An article in The Daily Inter Lake the following day begins: “It
became official Saturday. A wild thicket enfolded in the coils
of the Flathead and Stillwater Rivers is now protected under the
name of Owen Sowerwine, the longtime Flathead Valley resident
and conservationist who initiated the fight to preserve the
area.”
Participants in the
ceremony that Saturday gathered in the morning at the Outlaw
Inn, and were taken in a bus donated by the Inn to a boat launch
site on the Stillwater. Volunteers from the Flathead County
Search and Rescue then ferried the participants to the Big
Island in boats provided by Montana Fish and Game. The
dedication ceremony was attended by members of Sowerwine’s
family, then Lt. Governor Ted Schwinden, the members of the
Flathead County Park Board, (then chaired by Arnold Jacobsen of
Whitefish), and a number of other county and state officials.

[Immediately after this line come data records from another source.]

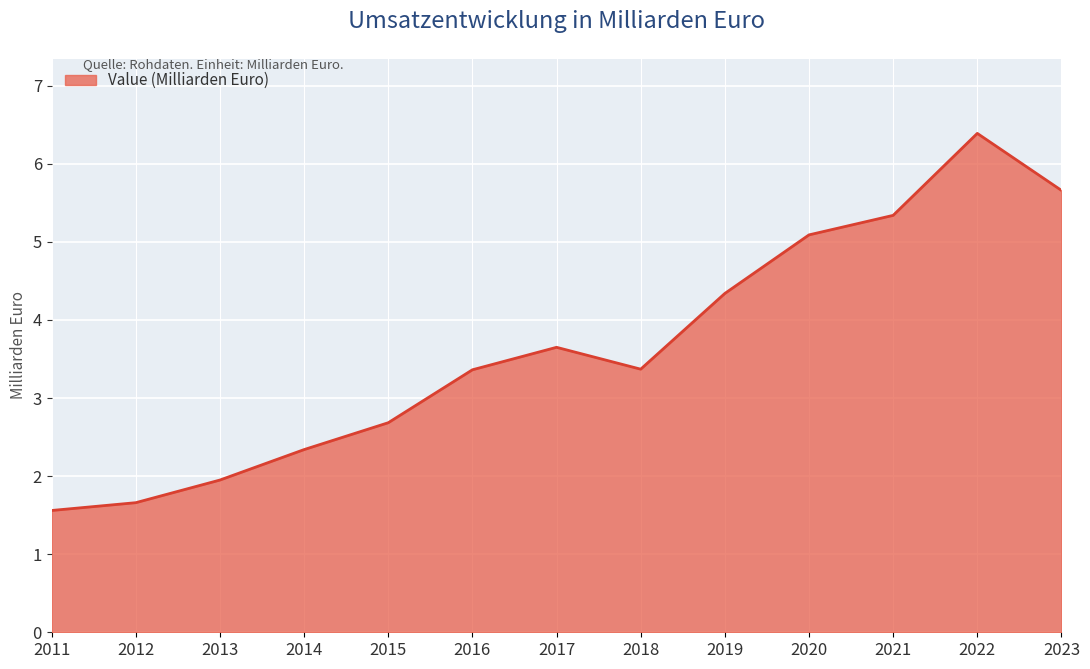

Is it true that the value at 2020 is 5.1?

True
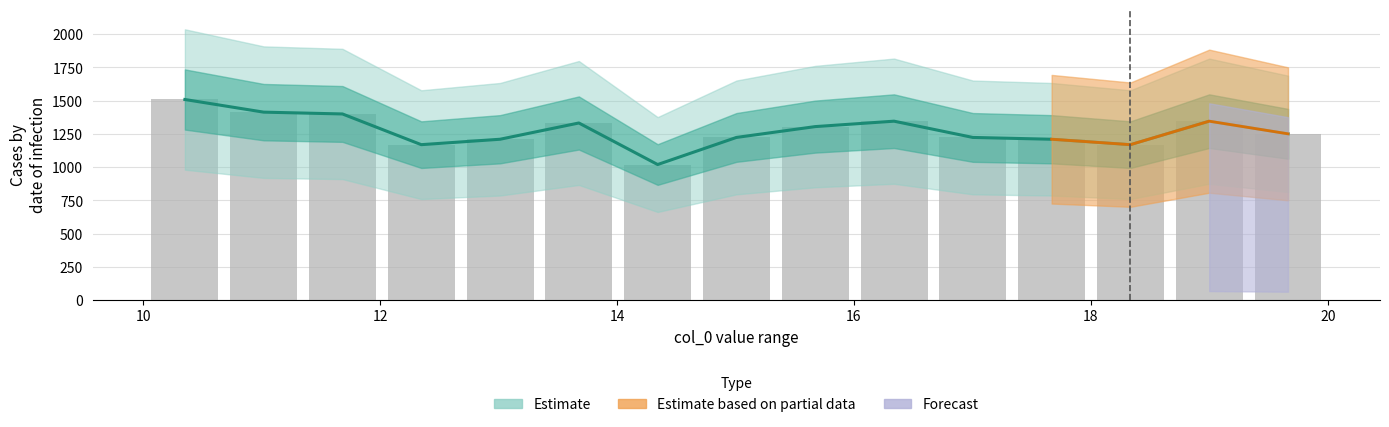

Does the chart contain any negative values?

No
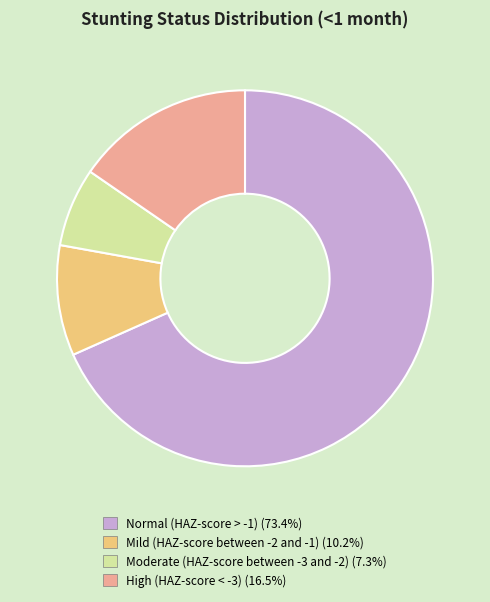

Combined, do Mild (HAZ-score between -2 and -1) (10.2%) and High (HAZ-score < -3) (16.5%) account for over 50%?

No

The site was managed as a natural area by the Flathead County
Park Board through 1995. In 1994 the yearly state lease fee had
risen from the original $200 to $550, and Flathead County
decided it could no longer afford to retain the lease. In 1996
Flathead Audubon stepped forward to assume the lease and manage
the Area in order to maintain its status as a natural area.
When a new
assessment in 1999 threatened an astronomical rise in the lease
fee, Flathead Audubon joined with Montana Audubon to negotiate a
long-term license for OSNA with a reasonable fee. Agreement was
finally reached in the spring of 2001. Montana Audubon became
the official license holder, and provided insurance for Audubon
sponsored activites at OSNA. Flathead Audubon paid the bulk of
the yearly license fee and carried out the management of the
Area.
This license expired
at the end of February 2010. At that time, a new 10-year license
was signed. Again Montana Audubon is the official license
holder, and provides insurance. Flathead Audubon remains the
on-site manager of OSNA, and continues to pay the bulk of the
license fee. Flathead Audubon and Montana Audubon share the
management costs.
The original management plan for Owen Sowerwine was written in
the late 1970s by the Flathead County Park Board. The forward to
that plan, written by Sam Bibler, calls on the managers of OSNA
“… to keep the heavy hand of man as much out of the management
as possible, and to proceed as carefully and thoughtfully as
possible.” With the signing of the first 1-ydar license in 2001
came the task of writing a new management plan for the OSNA.
Working together, Montana Audubon, Flathead Audubon, and the
Montana Department of Natural Resources, developed a new plan
that is basically an updated version of the original management
plan. This new plan was officially adopted when it was approved
by the Montana State Land Board in January, 2003.